» What to do: Retype all of the lines below with no changes.

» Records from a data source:

--- START ---

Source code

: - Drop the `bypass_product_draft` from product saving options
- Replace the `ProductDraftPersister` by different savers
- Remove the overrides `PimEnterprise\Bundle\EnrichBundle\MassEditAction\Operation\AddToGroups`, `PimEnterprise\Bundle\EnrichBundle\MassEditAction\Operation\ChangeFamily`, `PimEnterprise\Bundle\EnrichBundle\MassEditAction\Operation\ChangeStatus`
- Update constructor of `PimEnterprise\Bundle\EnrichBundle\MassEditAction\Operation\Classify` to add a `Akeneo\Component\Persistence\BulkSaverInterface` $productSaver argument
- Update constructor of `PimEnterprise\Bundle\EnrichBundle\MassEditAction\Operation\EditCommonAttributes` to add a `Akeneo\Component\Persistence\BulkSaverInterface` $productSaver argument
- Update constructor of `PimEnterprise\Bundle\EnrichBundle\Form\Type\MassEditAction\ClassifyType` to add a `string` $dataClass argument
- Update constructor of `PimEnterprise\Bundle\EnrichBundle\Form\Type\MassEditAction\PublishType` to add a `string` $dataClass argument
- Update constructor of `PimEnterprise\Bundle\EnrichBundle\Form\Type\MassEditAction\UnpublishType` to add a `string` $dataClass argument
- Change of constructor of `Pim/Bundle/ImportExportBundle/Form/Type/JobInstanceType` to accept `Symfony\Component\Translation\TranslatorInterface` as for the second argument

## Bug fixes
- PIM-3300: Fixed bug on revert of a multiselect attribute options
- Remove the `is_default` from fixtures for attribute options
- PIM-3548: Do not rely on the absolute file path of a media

--- END ---

» Answer section:
Source code

: - Drop the `bypass_product_draft` from product saving options
- Replace the `ProductDraftPersister` by different savers
- Remove the overrides `PimEnterprise\Bundle\EnrichBundle\MassEditAction\Operation\AddToGroups`, `PimEnterprise\Bundle\EnrichBundle\MassEditAction\Operation\ChangeFamily`, `PimEnterprise\Bundle\EnrichBundle\MassEditAction\Operation\ChangeStatus`
- Update constructor of `PimEnterprise\Bundle\EnrichBundle\MassEditAction\Operation\Classify` to add a `Akeneo\Component\Persistence\BulkSaverInterface` $productSaver argument
- Update constructor of `PimEnterprise\Bundle\EnrichBundle\MassEditAction\Operation\EditCommonAttributes` to add a `Akeneo\Component\Persistence\BulkSaverInterface` $productSaver argument
- Update constructor of `PimEnterprise\Bundle\EnrichBundle\Form\Type\MassEditAction\ClassifyType` to add a `string` $dataClass argument
- Update constructor of `PimEnterprise\Bundle\EnrichBundle\Form\Type\MassEditAction\PublishType` to add a `string` $dataClass argument
- Update constructor of `PimEnterprise\Bundle\EnrichBundle\Form\Type\MassEditAction\UnpublishType` to add a `string` $dataClass argument
- Change of constructor of `Pim/Bundle/ImportExportBundle/Form/Type/JobInstanceType` to accept `Symfony\Component\Translation\TranslatorInterface` as for the second argument

## Bug fixes
- PIM-3300: Fixed bug on revert of a multiselect attribute options
- Remove the `is_default` from fixtures for attribute options
- PIM-3548: Do not rely on the absolute file path of a media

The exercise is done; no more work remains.